Collaboration is a fascinating word. It literally means “work done together.” And it exists within a great family of other words beginning with the prefixes – col, con, com, cog, and cor – which all indicate the same thing: together or with. But when two or more things, especially people, come together we don’t only get the harmony of connection, or colleagues, or communion. We also get conflict, collision, combat. And now not only are we soundly outside the artist’s cell, fully contending with the world, but we begin to see the explosive power in collaboration.

Ramanujan stamp

I began working on the story of Ramanujan in 2005, when I took a five-week research trip to India. For years I consolidated my travel journals, read biographies, made notecards, and spun my wheels.

The breakthrough finally came in 2015 when I began working with Esther Hershenhorn through the SCBWI-IL Laura Crawford Memorial Mentorship. I remember our first meeting over pasta. There was a common delight in Ramanujan’s story, a shared belief in its worth, but after that day I went home and set aside my stack of drafts, all variations on the same theme, and began with a blank page.

I have another book coming out this year about the Zhou Brothers, two artists who paint together on the same canvas. “When you paint by yourself you won’t have the courage to destroy your own painting,” said one of the brothers.


“You think you are always right. But two people together, they don’t care. With this kind of fighting something comes out that’s never happened before. It creates a new magic.”
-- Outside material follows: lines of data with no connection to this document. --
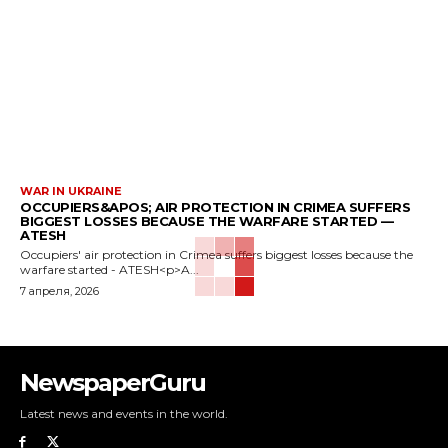
WAR IN UKRAINE
OCCUPIERS&APOS; AIR PROTECTION IN CRIMEA SUFFERS
BIGGEST LOSSES BECAUSE THE WARFARE STARTED —
ATESH
Occupiers' air protection in Crimea suffers biggest losses because the
warfare started - ATESH<p>A...
7 апреля, 2026
NewspaperGuru
Latest news and events in the world.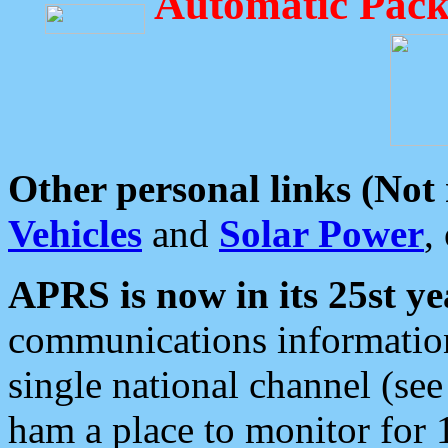
Automatic Pack
Other personal links (Not
Vehicles
and
Solar Power
,
APRS is now in its 25st ye
communications information
single national channel (see
ham a place to monitor for 1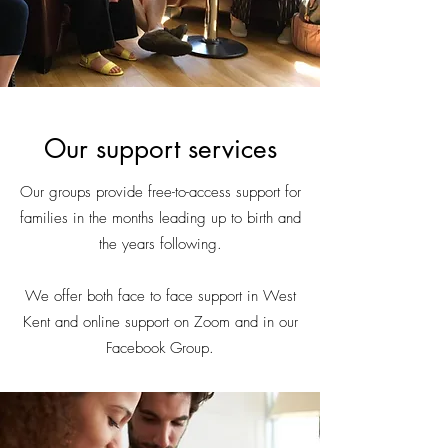
Our support services
Our groups provide free-to-access support for
families in the months leading up to birth and
the years following.
We offer both face to face support in West
Kent and online support on Zoom and in our
Facebook Group.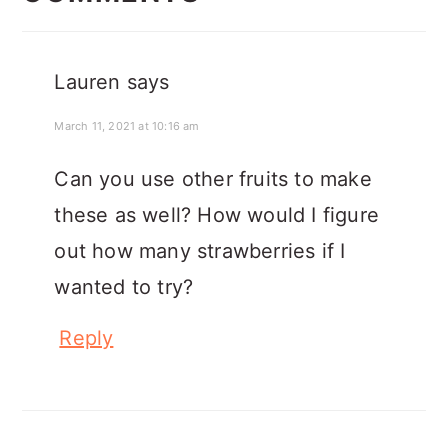
Lauren
says
March 11, 2021 at 10:16 am
Can you use other fruits to make
these as well? How would I figure
out how many strawberries if I
wanted to try?
Reply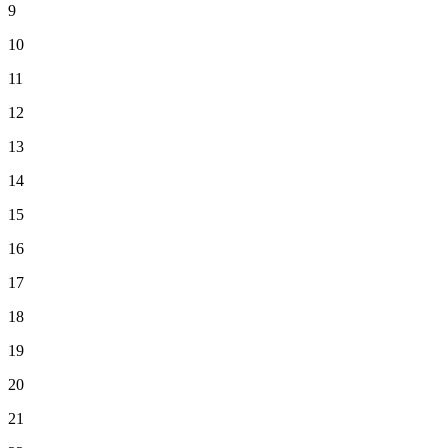
9
10
11
12
13
14
15
16
17
18
19
20
21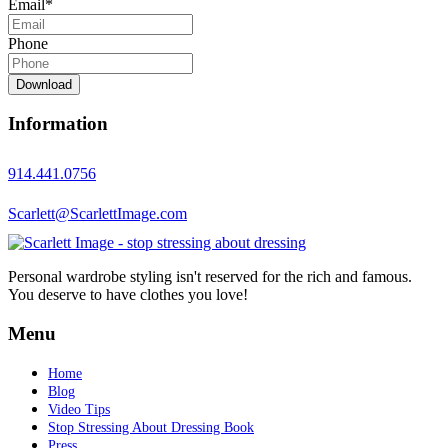
Email
*
Phone
Download
Information
914.441.0756
Scarlett@ScarlettImage.com
Personal wardrobe styling isn't reserved for the rich and famous.
You deserve to have clothes you love!
Menu
Home
Blog
Video Tips
Stop Stressing About Dressing Book
Press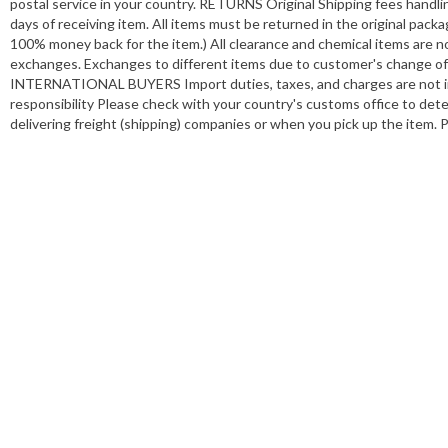
postal service in your country. RETURNS Original Shipping fees handli
days of receiving item. All items must be returned in the original pack
100% money back for the item.) All clearance and chemical items are no
exchanges. Exchanges to different items due to customer's change of mi
INTERNATIONAL BUYERS Import duties, taxes, and charges are not incl
responsibility Please check with your country's customs office to de
delivering freight (shipping) companies or when you pick up the item. 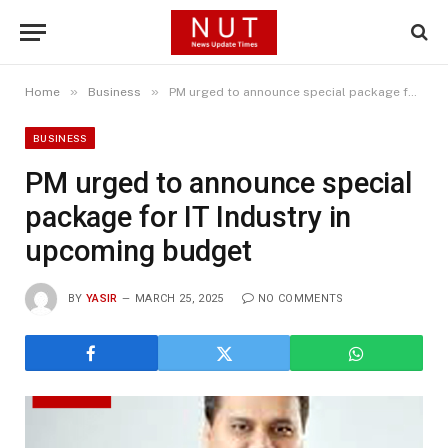
»
»
Home
Business
PM urged to announce special package for IT Industry in upcoming budget
BUSINESS
PM urged to announce special
package for IT Industry in
upcoming budget
BY
YASIR
MARCH 25, 2025
NO COMMENTS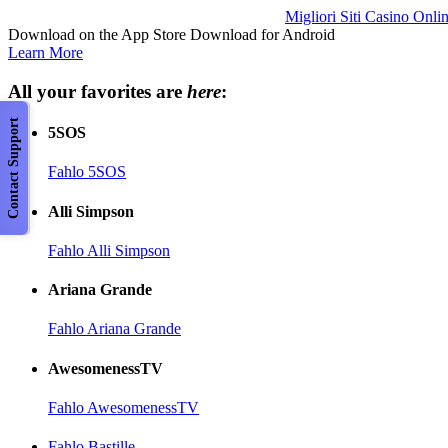
Migliori Siti Casino Onli
Download on the App Store Download for Android
Learn More
All your favorites are
here
:
Contact Support
5SOS
Fahlo 5SOS
Alli Simpson
Fahlo Alli Simpson
Ariana Grande
Fahlo Ariana Grande
AwesomenessTV
Fahlo AwesomenessTV
Fahlo Bastille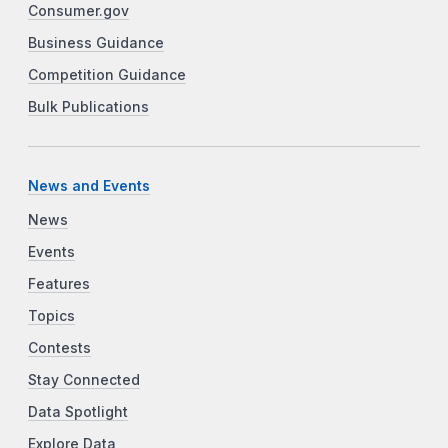
Consumer.gov
Business Guidance
Competition Guidance
Bulk Publications
News and Events
News
Events
Features
Topics
Contests
Stay Connected
Data Spotlight
Explore Data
Esther and I never fought. She was wonderfully respectful and kind, but, in some real sense she didn’t care about those old drafts, not like I did. Or rather she cared deeply but her vision wasn’t clouded by worn out attachments. Alone, I would never have had the courage to destroy my old work and start from scratch. And the story that emerged felt to me like a new magic.

Esther and Amy
Illustration from The Boy Who Dreamed of Infinity by Daniel Miyares, used with permission.

Collaboration is also at the heart of the story I wrote. Captivated by numbers at a young age, Ramanujan set out alone to discover the world of mathematics. But he never saw himself as operating in a vacuum. His inspiration, he thought, sprung from a divine conversation, a goddess whispering her maddening, beautiful thoughts to him in his dreams. And a deep yearning to communicate his ideas to another always drove his quest. Ultimately, he wrote letters in the hopes of finding a true correspondent, someone to both delight in and tangle with his vision.
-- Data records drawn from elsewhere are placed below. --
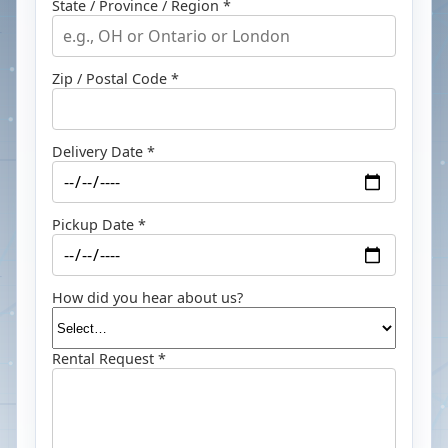
State / Province / Region *
Zip / Postal Code *
Delivery Date *
Pickup Date *
How did you hear about us?
Rental Request *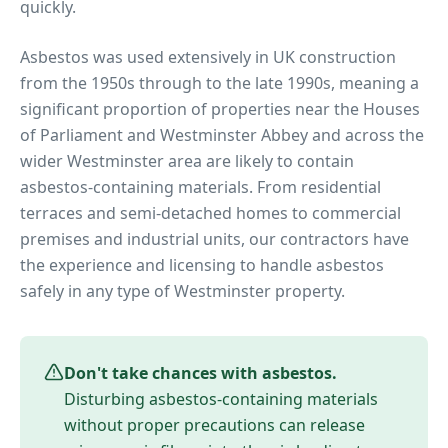
quickly.
Asbestos was used extensively in UK construction
from the 1950s through to the late 1990s, meaning a
significant proportion of properties near
the Houses
of Parliament and Westminster Abbey
and across the
wider
Westminster
area are likely to contain
asbestos-containing materials. From residential
terraces and semi-detached homes to commercial
premises and industrial units, our contractors have
the experience and licensing to handle asbestos
safely in any type of
Westminster
property.
Don't take chances with asbestos.
Disturbing asbestos-containing materials
without proper precautions can release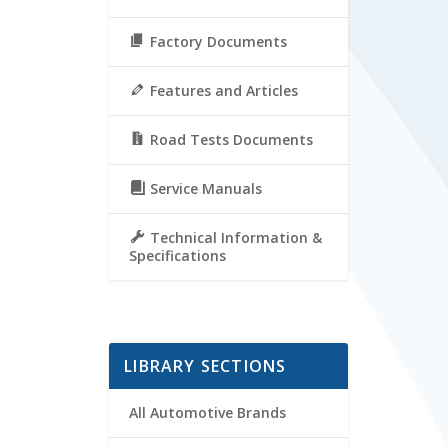
Factory Documents
Features and Articles
Road Tests Documents
Service Manuals
Technical Information &
Specifications
LIBRARY SECTIONS
All Automotive Brands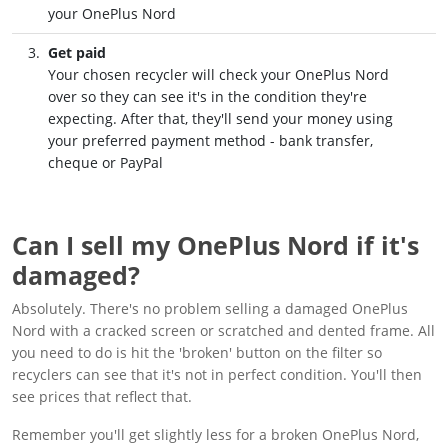
your OnePlus Nord
Get paid
Your chosen recycler will check your OnePlus Nord
over so they can see it's in the condition they're
expecting. After that, they'll send your money using
your preferred payment method - bank transfer,
cheque or PayPal
Can I sell my OnePlus Nord if it's
damaged?
Absolutely. There's no problem selling a damaged OnePlus
Nord with a cracked screen or scratched and dented frame. All
you need to do is hit the 'broken' button on the filter so
recyclers can see that it's not in perfect condition. You'll then
see prices that reflect that.
Remember you'll get slightly less for a broken OnePlus Nord,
The story I wrote ends before Ramanujan meets G. H. Hardy, his colleague and combatant in pursuit of truth. But in that final moment when he steps onto the great steamer and sails across the ocean, it is clear that the aim of the creative life – whether mathematics or art or writing – is not solitude but communion.
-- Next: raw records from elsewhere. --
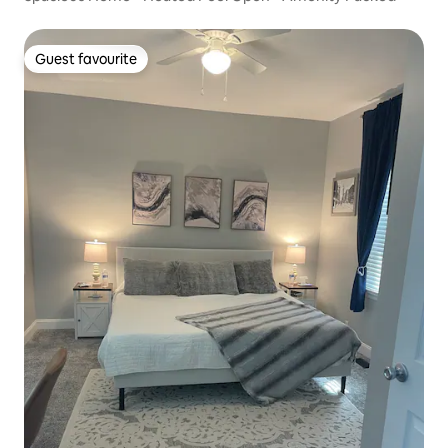
Guest favourite
Guest favourite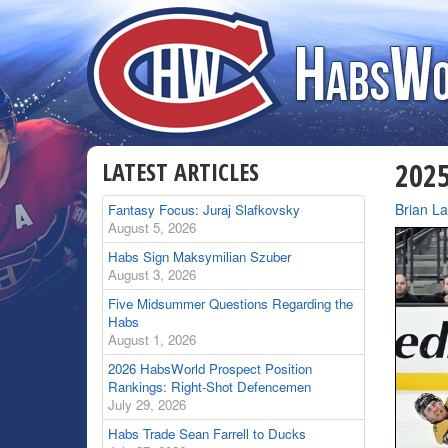
LATEST ARTICLES
2025
By
Brian L
Fantasy Focus: Juraj Slafkovsky
August 5, 2026
Habs Sign Maksymilian Szuber
August 3, 2026
Five Midsummer Questions Regarding the
Habs
August 1, 2026
2026 HabsWorld Prospect Position
Rankings: Right-Shot Defencemen
July 29, 2026
Habs Trade Sean Farrell to Ducks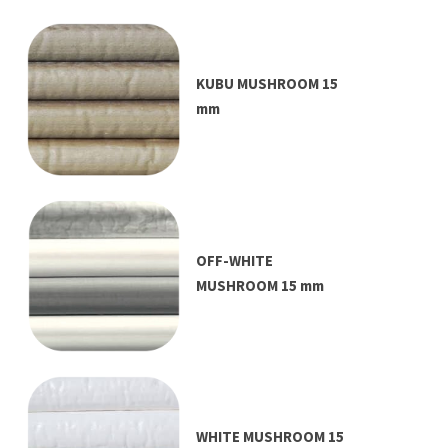
KUBU MUSHROOM 15
mm
OFF-WHITE
MUSHROOM 15 mm
WHITE MUSHROOM 15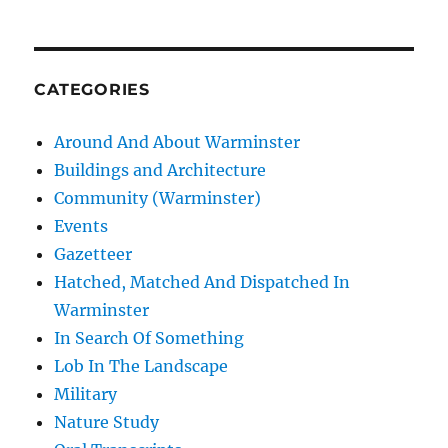
CATEGORIES
Around And About Warminster
Buildings and Architecture
Community (Warminster)
Events
Gazetteer
Hatched, Matched And Dispatched In
Warminster
In Search Of Something
Lob In The Landscape
Military
Nature Study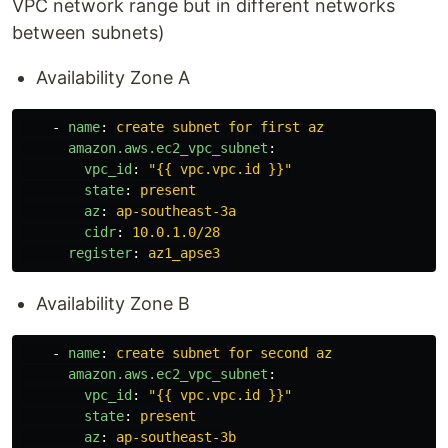
VPC network range but in different networks
between subnets)
Availability Zone A
-
name
:
create subnet for first az
amazon.aws.ec2_vpc_subnet
:
vpc_id
:
"
{{
vpc.vpc.id
}}"
state
:
present
az
:
ap-southeast-3a
cidr
:
10.0.1.0/28
register
:
az1_apse3
Availability Zone B
-
name
:
create subnet for second az
amazon.aws.ec2_vpc_subnet
:
vpc_id
:
"
{{
vpc.vpc.id
}}"
state
:
present
az
:
ap-southeast-3b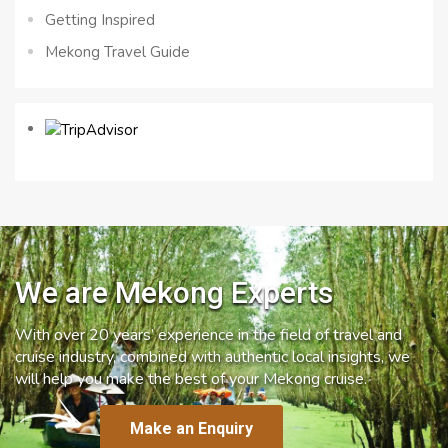
Getting Inspired
Mekong Travel Guide
We are Mekong Experts
With over 20 years’ experience in the field of travel and
cruise industry, combined with authentic local insights, we
will help you make the best of your Mekong cruise.
Make an Enquiry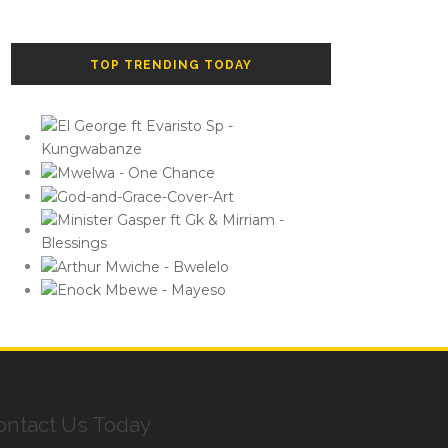
TOP TRENDING TODAY
ontact Us Today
Artists do spend significant swaths of time alone, but behind our work is always a search for connection, with the voices and ideas that came before, with the readers or viewers that might exist in the future. And along the way we need to find collaborators – who can both converse and conflict with our work – helping us to bring forth something that’s never happened before.

Cynsational Notes

Enchanted Lion

Amy Alznauer has been thinking about the story of Ramanujan ever since she was five years old, when her mathematician father discovered Ramanujan’s Lost Notebook in a box of dusty papers in a Cambridge library.

Amy also has two other books coming out this year: Flying Paintings: A Story of Revolution and Art, illustrated by Zhou Brothers (Candlewick Press, September 2020), and The Strange Birds of Flannery O’Connor, illustrated by Ping Zhu (Enchanted Lion Books, June 2020).

She teaches mathematics at Northwestern University and lives with her husband and two children in Chicago.